CONSIGNES:
1) D'après le passage sur les jubés de Rouen, pourquoi l'autel de la Vierge a-t-il été appelé « le vœu » ?
2) Recopiez mot pour mot le segment du passage sur les jubés de Rouen qui va de « UN SECOND JUBÉ » jusqu'à « des pièces majeures. ».
3) Rédigez la suite du passage sur les jubés de Rouen en reprenant après sa dernière phrase.

LE JUBÉ MEDIEVAL ET LA PREMIÈRE VIERGE DU VŒU

Cet autel de la Vierge du vœu n’est pas le premier érigé sous ce vocable et il n’est pas à son emplacement primitif. En effet, il existait à Rouen, comme dans la plupart des cathédrales médiévales, un jubé isolant le chœur de la nef. Sur celui-ci, certainement de style gothique, Jean-François Pommeraye8 donne, à la fin du  XVIIe siècle les détails suivants :

« Le jubé qui fait la clôture du chœur a été enrichi de deux magnifiques autels d’une très riche sculpture, du crucifix et d’autres ornements de menuiserie tous battus en or […]. L’autel du vœu a été fait des deniers de la fabrique. J’apprens [sic], des mémoires d’un particulier qui a écrit ce qu’il avait veu, que cet autel de la Vierge fut achevé à la fin du mois de mars 1639 […] que le 26 avril […] cet autel fut consacré par M. François de Harlay l’ancien qui y mit des reliques de S. Paul apôtre et de St Nicaise. Il a été appelé le vœu à cause d’une grande peste qui affligeoit depuis longtemps la ville de Rouen ; ce qui obligea d’avoir recours à la miséricorde de Dieu. »

L’auteur ajoute que : « Le principal ornement de cet autel du vœu est l’image de Notre Dame faite d’albâtre qui fut donnée environ l’an 1357 par un chanoine nommé François Le Tourneur. » […] « L’autel de Sainte Cécile qui est à côté de celui du vœu est célèbre à cause de la confrairie ou puy de cette sainte où les musiciens s’assemblent tous les ans pour solenniser sa fête ». […] « J’apprens de quelques mémoires que le 23 avril 1642 cet autel fut achevé & les deux images posées »9 . Pour commémorer l’événement, une procession a lieu le 20 septembre et une lampe brûle devant l’autel de la Vierge.

Donc, une Vierge médiévale, probablement déjà présente dans la cathédrale, est établie en 1643 comme « Vierge du vœu » sur le jubé médiéval, en compagnie de Ste Cécile qui y figurait certainement déjà.

UN SECOND JUBÉ ET UNE SECONDE VIERGE DU VŒU

Sans doute parce que ce jubé et sa statuaire paraissent trop « gothiques » ils sont remplacés par un jubé de style classique édifié entre 1773 et 1778 sur les plans de l’architecte rouennais Mathieu Lecarpentier, composé d’un portique ionique portant un Christ entre la Vierge et saint Jean, couronné de balustres en bronze et cassolettes (vases décoratifs). Il abrite alors deux autels latéraux dédiés à la Vierge (statue et devant d’autel de Lecomte) et à Sainte Cécile. Cette modernisation du jubé n’est donc que relative : Sainte Cécile et la Vierge du vœu en sont toujours des pièces majeures.

DONNÉES:
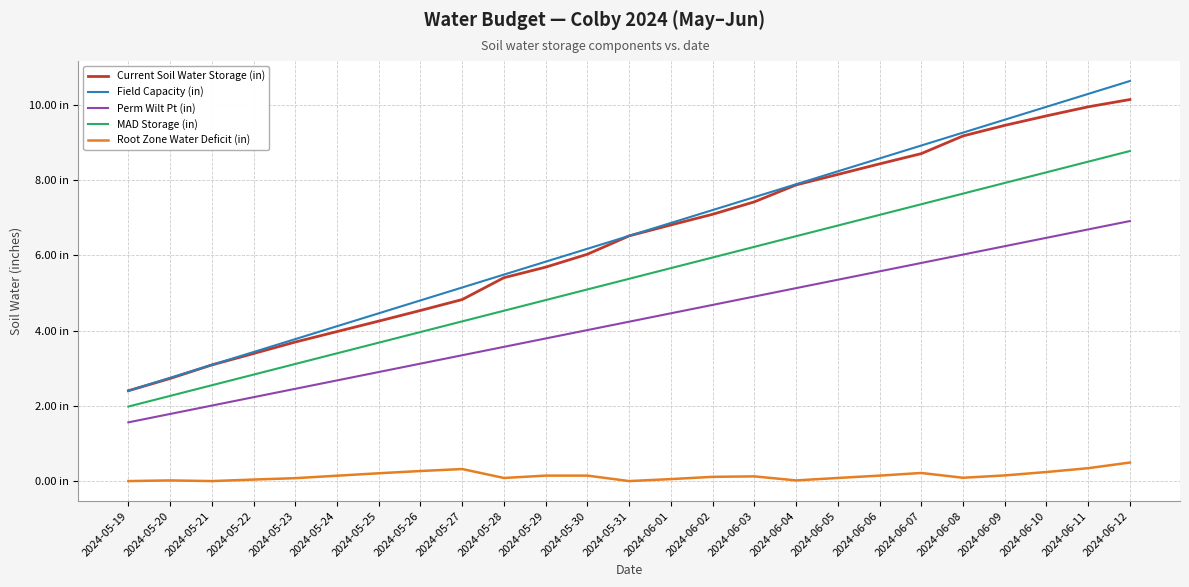

The value of Perm Wilt Pt (in) at 2024-06-01 is 1.6. True or false?

False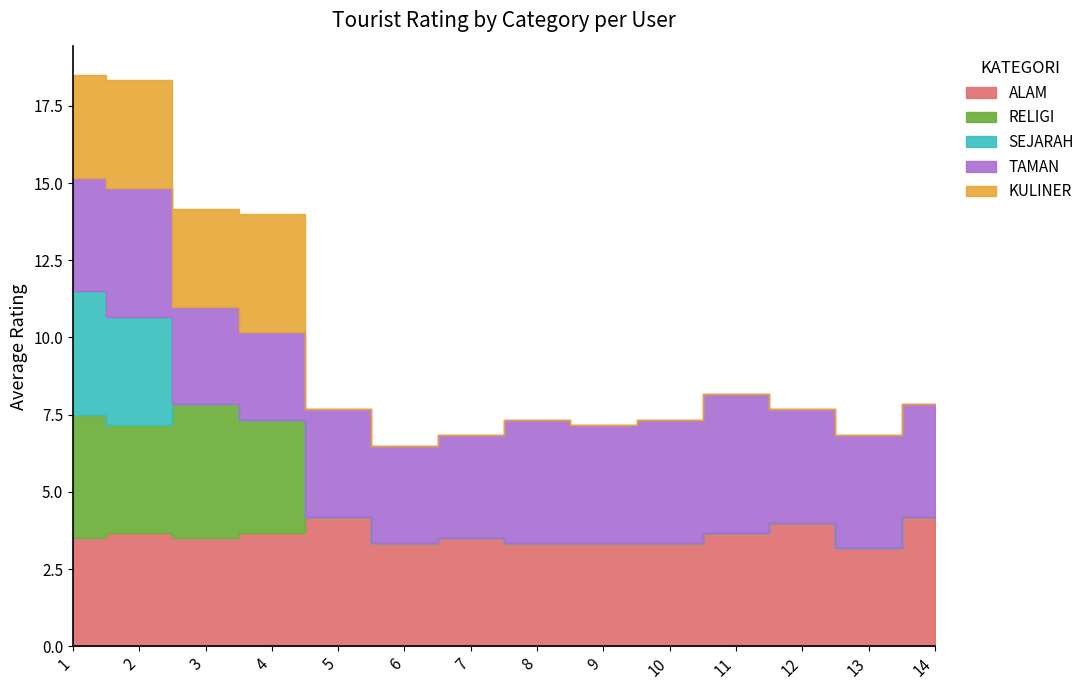

How many lines are shown in the chart?

5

RÉPONSES ATTENDUES:
1) L'autel a été appelé « le vœu » à cause d'une grande peste qui affligeait depuis longtemps la ville de Rouen. Ce fléau obligea à avoir recours à la miséricorde de Dieu.

2)
UN SECOND JUBÉ ET UNE SECONDE VIERGE DU VŒU

Sans doute parce que ce jubé et sa statuaire paraissent trop « gothiques » ils sont remplacés par un jubé de style classique édifié entre 1773 et 1778 sur les plans de l’architecte rouennais Mathieu Lecarpentier, composé d’un portique ionique portant un Christ entre la Vierge et saint Jean, couronné de balustres en bronze et cassolettes (vases décoratifs). Il abrite alors deux autels latéraux dédiés à la Vierge (statue et devant d’autel de Lecomte) et à Sainte Cécile. Cette modernisation du jubé n’est donc que relative : Sainte Cécile et la Vierge du vœu en sont toujours des pièces majeures.

3)
Le jubé du XVIIIe siècle est à son tour démoli en 1884 mais ses statues sont préservées : celle de Ste Cécile, avec son autel et le bas-relief qui l’orne, œuvres de Clodion, sont aujourd’hui relégués dans la chapelle St Nicolas10 tandis que la Vierge, son autel et le bas-relief, œuvres de Félix Lecomte, sont placés dans la chapelle Ste Marguerite. Deux des six colonnes du jubé sont encore présentes dans la cathédrale : elles encadrent une des portes latérales11 . Il semble néanmoins qu’au XIXe siècle le sens de la dévotion à la Vierge du vœu se soit modifié : une tradition non vérifiée mais très plausible prétend que c’est devant cette statue que les nouveaux prêtres du diocèse se seraient consacrés à Marie avant de rejoindre leurs paroisses.

Il y a donc eu à Rouen deux Vierges du vœu et deux jubés. Rien ne semble resté de la première statue et du premier jubé mais il nous reste des représentations iconographiques du second jubé ; et l’autel de la seconde Vierge du vœu a été soigneusement restauré dans un emplacement nouveau.

UNE STATUE INSCRITE DANS UNE TRADITION NORMANDE ?

Même si nous ignorons la facture de la statue médiévale établie en 1642 comme Vierge du vœu, nous pouvons supposer que Lecomte a dû inscrire son œuvre dans une tradition vénérable et en aurait donc gardé des traits caractéristiques majeurs parmi lesquels l’enfant Jésus, placé entre les bras de sa mère et suçant son doigt.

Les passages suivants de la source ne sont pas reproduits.